[Records from a collection]
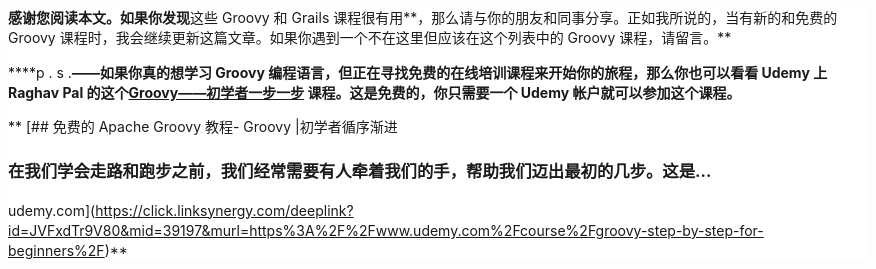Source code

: **感谢您阅读本文。如果你发现**这些 Groovy 和 Grails 课程很有用**，那么请与你的朋友和同事分享。正如我所说的，当有新的和免费的 Groovy 课程时，我会继续更新这篇文章。如果你遇到一个不在这里但应该在这个列表中的 Groovy 课程，请留言。**

****p . s .**——如果你真的想学习 Groovy 编程语言，但正在寻找免费的在线培训课程来开始你的旅程，那么你也可以看看 Udemy 上 Raghav Pal 的这个[**Groovy——初学者一步一步**](https://click.linksynergy.com/deeplink?id=JVFxdTr9V80&mid=39197&murl=https%3A%2F%2Fwww.udemy.com%2Fcourse%2Fgroovy-step-by-step-for-beginners%2F) 课程。这是免费的，你只需要一个 Udemy 帐户就可以参加这个课程。**

**[](https://click.linksynergy.com/deeplink?id=JVFxdTr9V80&mid=39197&murl=https%3A%2F%2Fwww.udemy.com%2Fcourse%2Fgroovy-step-by-step-for-beginners%2F) [## 免费的 Apache Groovy 教程- Groovy |初学者循序渐进

### 在我们学会走路和跑步之前，我们经常需要有人牵着我们的手，帮助我们迈出最初的几步。这是…

udemy.com](https://click.linksynergy.com/deeplink?id=JVFxdTr9V80&mid=39197&murl=https%3A%2F%2Fwww.udemy.com%2Fcourse%2Fgroovy-step-by-step-for-beginners%2F)**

What you have to do ▸
Produce exactly the lines from the one containing "教程- Groovy |初学者循序渐进" through the final line of the records above, both included, and no others.

Finished task ▸
**[](https://click.linksynergy.com/deeplink?id=JVFxdTr9V80&mid=39197&murl=https%3A%2F%2Fwww.udemy.com%2Fcourse%2Fgroovy-step-by-step-for-beginners%2F) [## 免费的 Apache Groovy 教程- Groovy |初学者循序渐进

### 在我们学会走路和跑步之前，我们经常需要有人牵着我们的手，帮助我们迈出最初的几步。这是…

udemy.com](https://click.linksynergy.com/deeplink?id=JVFxdTr9V80&mid=39197&murl=https%3A%2F%2Fwww.udemy.com%2Fcourse%2Fgroovy-step-by-step-for-beginners%2F)**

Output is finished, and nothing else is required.